WORK INSTRUCTION
May I have the lines from the one containing "プレマを楽しく遊べる人募集です。主は勝率40％" to the end of the entries, returned exactly and with nothing else?
RAW DATA Start Marker
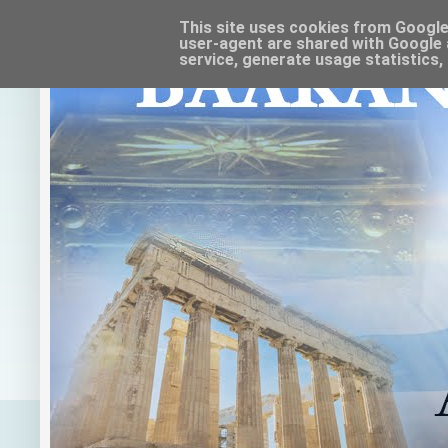
This site uses cookies from Google t
user-agent are shared with Google 
service, generate usage statistics,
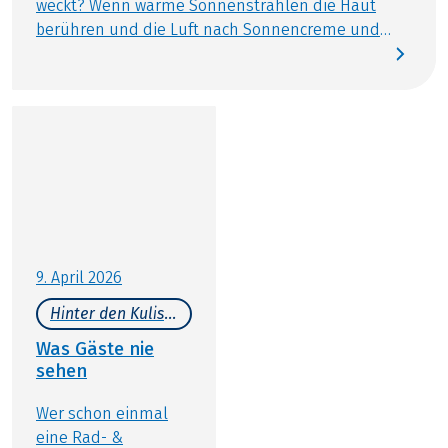
weckt? Wenn warme Sonnenstrahlen die Haut
berühren und die Luft nach Sonnencreme und
frischer Meeresbrise duftet? Genau diesem Gefühl
spüren wir in diesem Sommer nach – und
entdecken dabei die schönsten Orte Kroatiens auf
zwei Rädern und vom Wasser aus. Heute verraten
wir Ihnen, welche Städte besonders sehenswert
sind und auf einer Rad- und Schiffsreise einfach
mit dabei sein müssen.
9. April 2026
Hinter den Kulissen
Was Gäste nie
sehen
Wer schon einmal
eine Rad- &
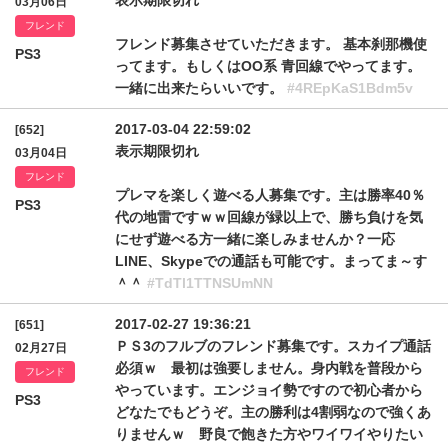
表示期限切れ
03月06日
フレンド
フレンド募集させていただきます。 基本刹那機使
PS3
ってます。もしくはOO系 青回線でやってます。
一緒に出来たらいいです。
#4REpKaS1Bdm5v
2017-03-04 22:59:02
[652]
表示期限切れ
03月04日
フレンド
プレマを楽しく遊べる人募集です。主は勝率40％
PS3
代の地雷ですｗｗ回線が緑以上で、勝ち負けを気
にせず遊べる方一緒に楽しみませんか？一応
LINE、Skypeでの通話も可能です。まってま～す
＾＾
#TdTl1TTNSUmNN
2017-02-27 19:36:21
[651]
ＰＳ3のフルブのフレンド募集です。スカイプ通話
02月27日
必須ｗ 最初は強要しません。身内戦を普段から
フレンド
やっています。エンジョイ勢ですので初心者から
PS3
どなたでもどうぞ。主の勝利は4割弱なので強くあ
りませんｗ 野良で飽きた方やワイワイやりたい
RAW DATA End Marker
ANSWER TO THE EXERCISE
プレマを楽しく遊べる人募集です。主は勝率40％
PS3
代の地雷ですｗｗ回線が緑以上で、勝ち負けを気
にせず遊べる方一緒に楽しみませんか？一応
LINE、Skypeでの通話も可能です。まってま～す
＾＾
#TdTl1TTNSUmNN
2017-02-27 19:36:21
[651]
ＰＳ3のフルブのフレンド募集です。スカイプ通話
02月27日
必須ｗ 最初は強要しません。身内戦を普段から
フレンド
やっています。エンジョイ勢ですので初心者から
PS3
どなたでもどうぞ。主の勝利は4割弱なので強くあ
りませんｗ 野良で飽きた方やワイワイやりたい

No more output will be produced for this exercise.